* What is being asked *
From the line with "Jan./Janv., 27: 413.17 -> 413.19" to the line with "Expectable, 13: 839.28 -> 1001.99", retype every line exactly, including those two, and leave out the rest of the data below.

[Source records]

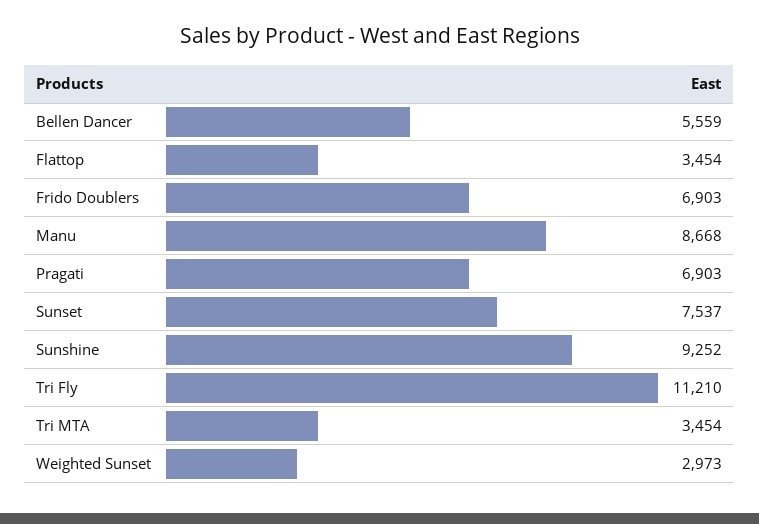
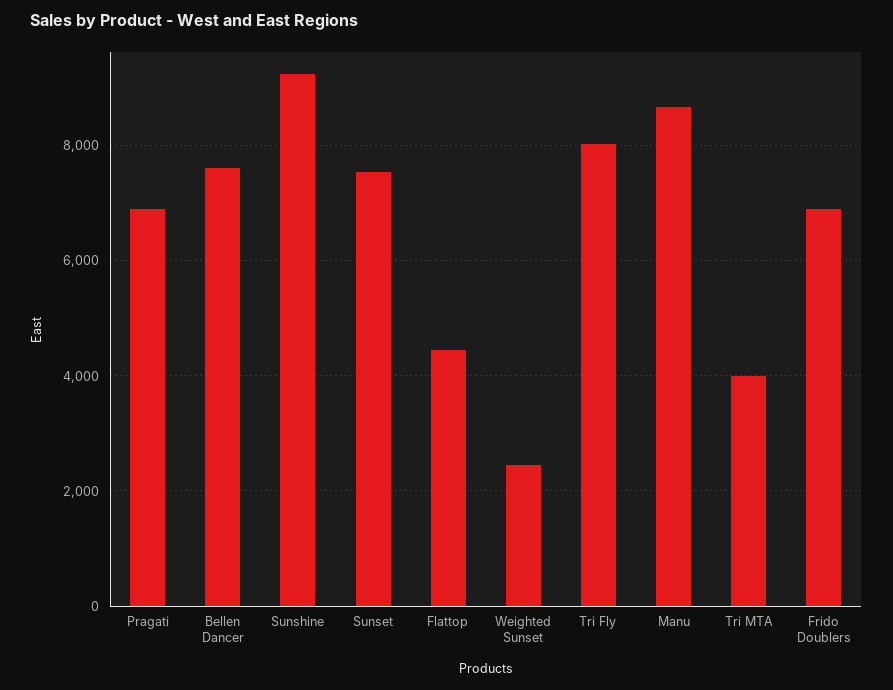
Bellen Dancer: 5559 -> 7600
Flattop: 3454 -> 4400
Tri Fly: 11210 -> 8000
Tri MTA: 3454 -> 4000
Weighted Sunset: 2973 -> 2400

---

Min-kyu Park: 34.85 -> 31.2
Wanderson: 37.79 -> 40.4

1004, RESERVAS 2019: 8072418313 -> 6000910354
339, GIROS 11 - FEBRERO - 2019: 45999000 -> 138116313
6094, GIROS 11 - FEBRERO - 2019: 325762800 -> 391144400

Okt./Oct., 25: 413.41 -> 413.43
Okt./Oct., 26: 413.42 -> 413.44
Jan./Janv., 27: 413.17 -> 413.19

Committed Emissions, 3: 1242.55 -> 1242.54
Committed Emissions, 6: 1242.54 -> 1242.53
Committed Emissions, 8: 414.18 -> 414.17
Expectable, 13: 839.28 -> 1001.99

==

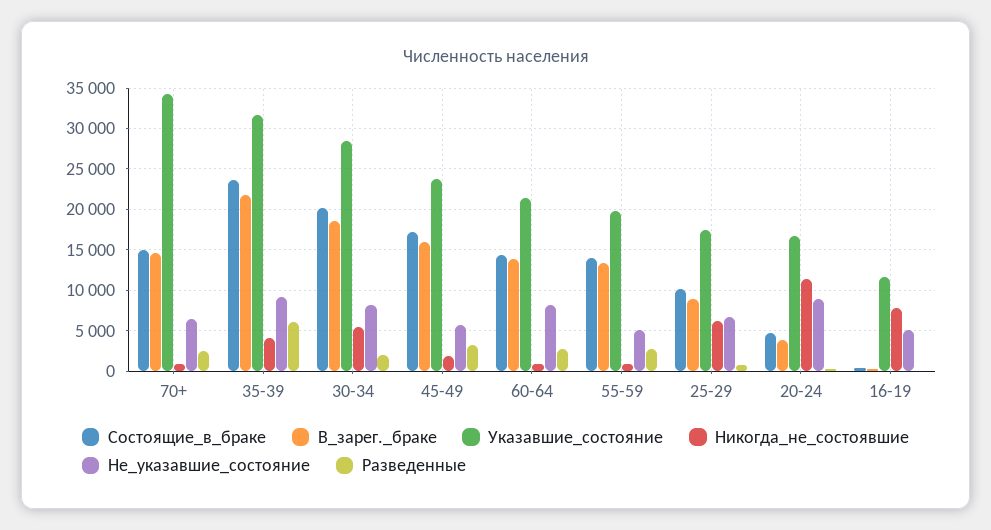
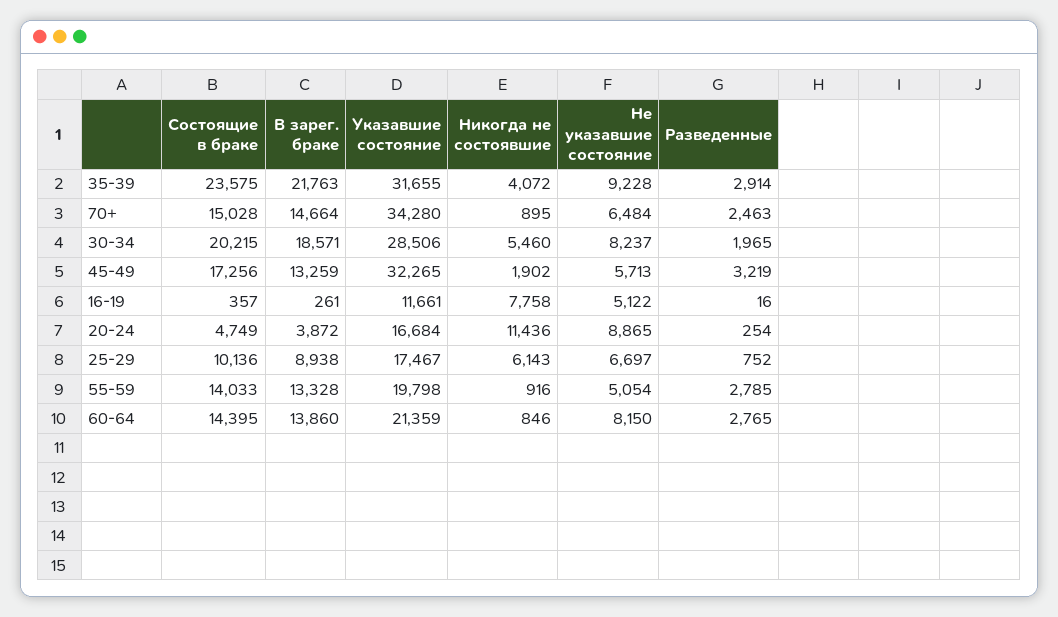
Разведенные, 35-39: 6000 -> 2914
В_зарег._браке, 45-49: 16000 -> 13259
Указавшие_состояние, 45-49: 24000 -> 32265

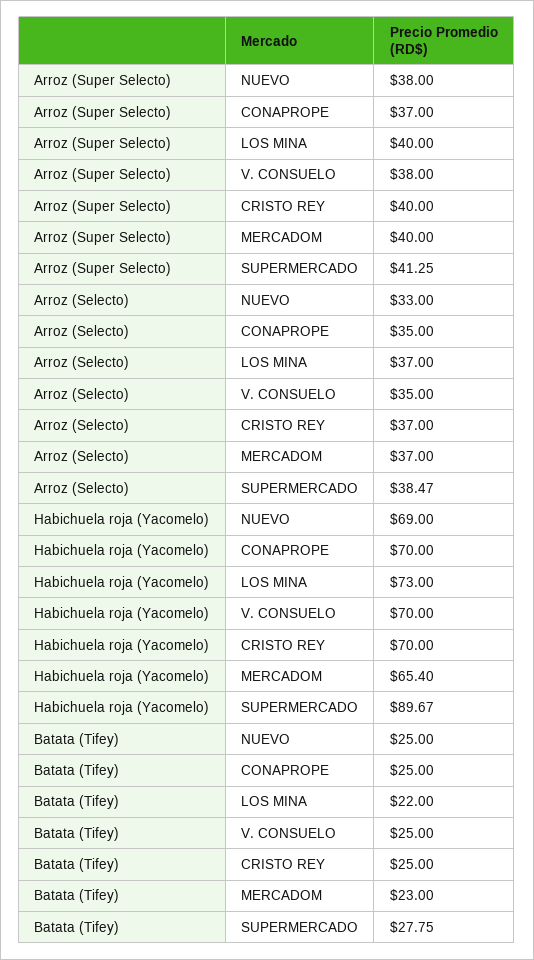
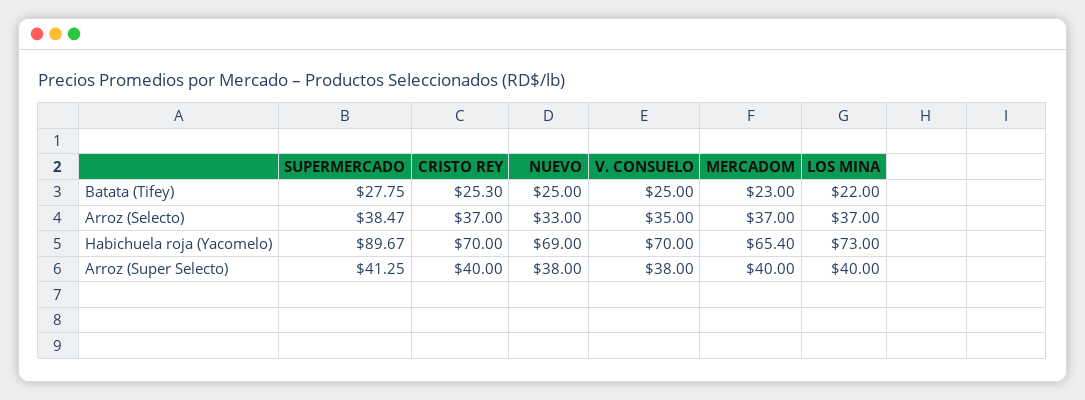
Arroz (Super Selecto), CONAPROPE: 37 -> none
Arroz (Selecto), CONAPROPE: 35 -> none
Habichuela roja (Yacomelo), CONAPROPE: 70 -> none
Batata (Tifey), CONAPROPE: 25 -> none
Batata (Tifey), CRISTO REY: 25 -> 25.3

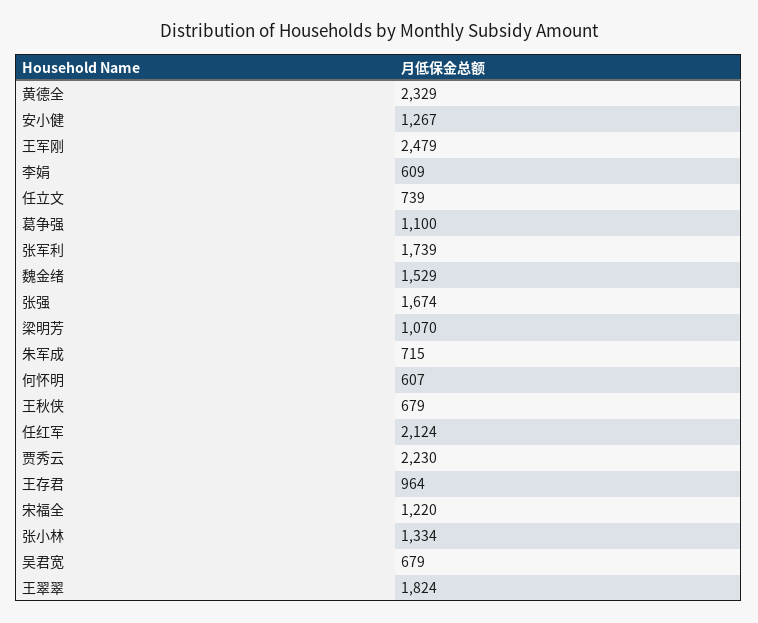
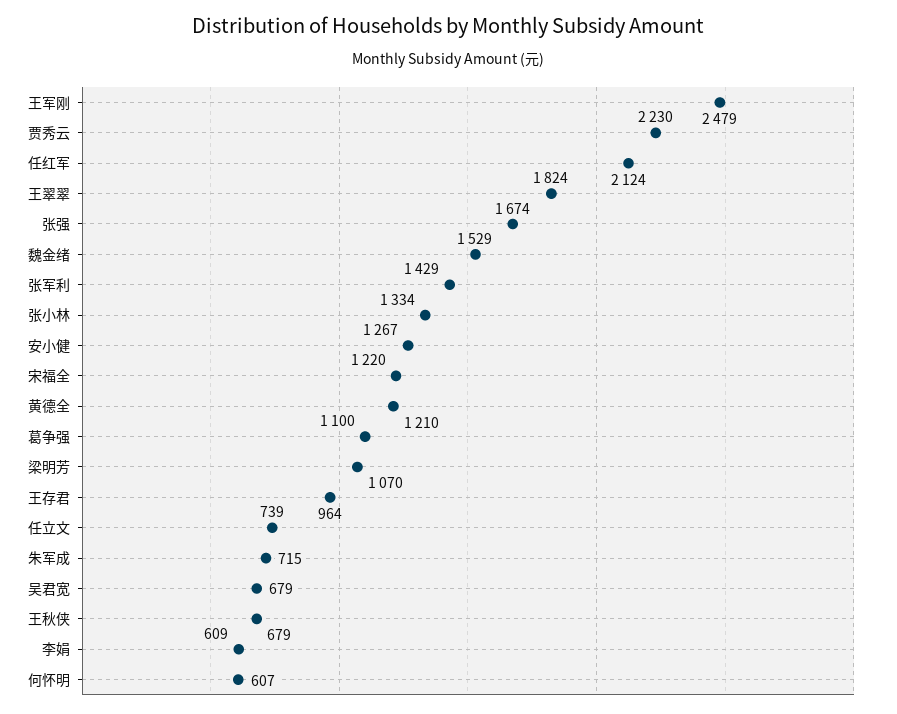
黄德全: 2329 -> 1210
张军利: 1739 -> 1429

* Answer to the problem *
Jan./Janv., 27: 413.17 -> 413.19

Committed Emissions, 3: 1242.55 -> 1242.54
Committed Emissions, 6: 1242.54 -> 1242.53
Committed Emissions, 8: 414.18 -> 414.17
Expectable, 13: 839.28 -> 1001.99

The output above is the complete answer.